For anyone that trains mma, looking for advice on buying a half decent set of gloves for sparring. Gonna be sparring twice a week. Just clueless with what to buy


----------



## VeNuM (Aug 14, 2011)

I own a pair of these

http://compare.ebay.co.uk/like/250992840223?var=lv&ltyp=AllFixedPriceItemTypes&var=sbar&adtype=pla

Sexual, and well made, all the other pais ive had fall apart to easy


----------



## Hendrix (Sep 16, 2009)

http://www.ebay.co.uk/itm/LARGE-RDX-Grappling-Gloves-MMA-UFC-Boxing-Cage-NHB-BJJ-/380170867898?pt=UK_SportingGoods_Boxing_RL&hash=item5883f314ba

I have a pair of these, I use for bag work cardio.


----------



## jazzmc (Oct 14, 2011)

Couple of Guys at the training have RDX gloves,going to get some for myself as they look good quality plus look smart


----------



## teflondon (Aug 24, 2011)

Tempted to go with the rdx if they r decent.

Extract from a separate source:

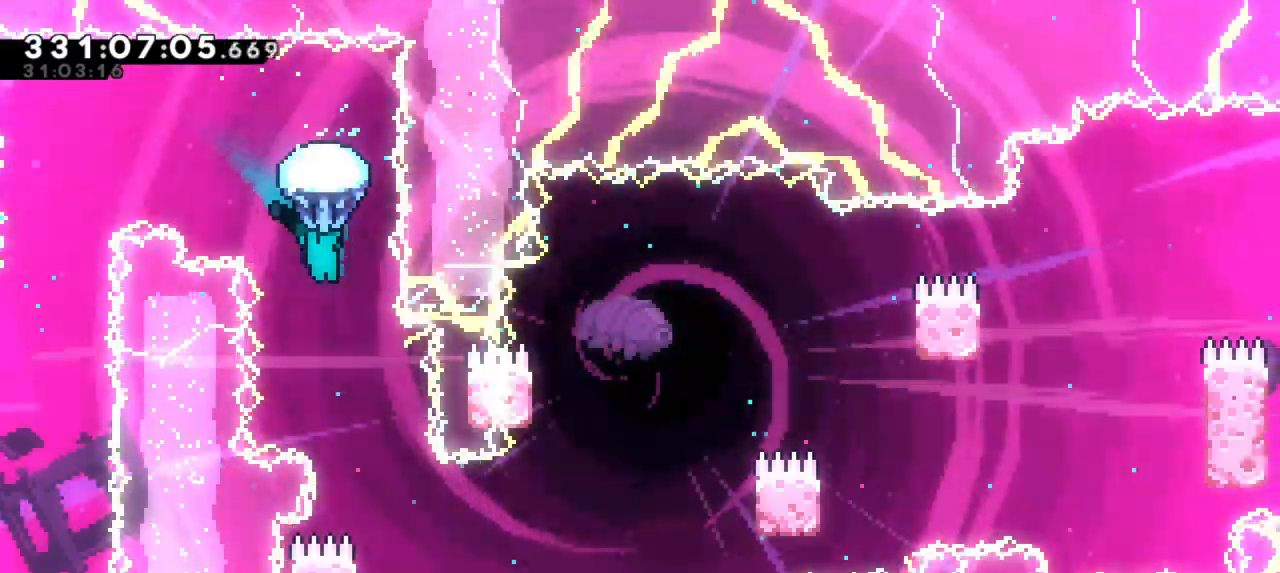
{"keys": ["grab"], "events": []}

Don't wanna splash out big money just yet on dearer ones just for sparring. As I've only done mma since january


----------



## Uk_mb (Feb 18, 2011)

VeNuM said:


> I own a pair of these
> 
> http://compare.ebay.co.uk/like/250992840223?var=lv<yp=AllFixedPriceItemTypes&var=sbar&adtype=pla
> 
> Sexual, and well made, all the other pais ive had fall apart to easy


wow, they are sexual !


----------



## teflondon (Aug 24, 2011)

Uk_mb said:


> wow, they are sexual !


I'll second that. The brazil ones r amazing looking too. Thinking of maybe the ice White version @ 30 quid. Between them and rdx @ 22. R they worth the difference


----------



## DazG (Aug 3, 2012)

You wanna get some mma sparring gloves where your fingers pop out so you can grapple and roll in them


----------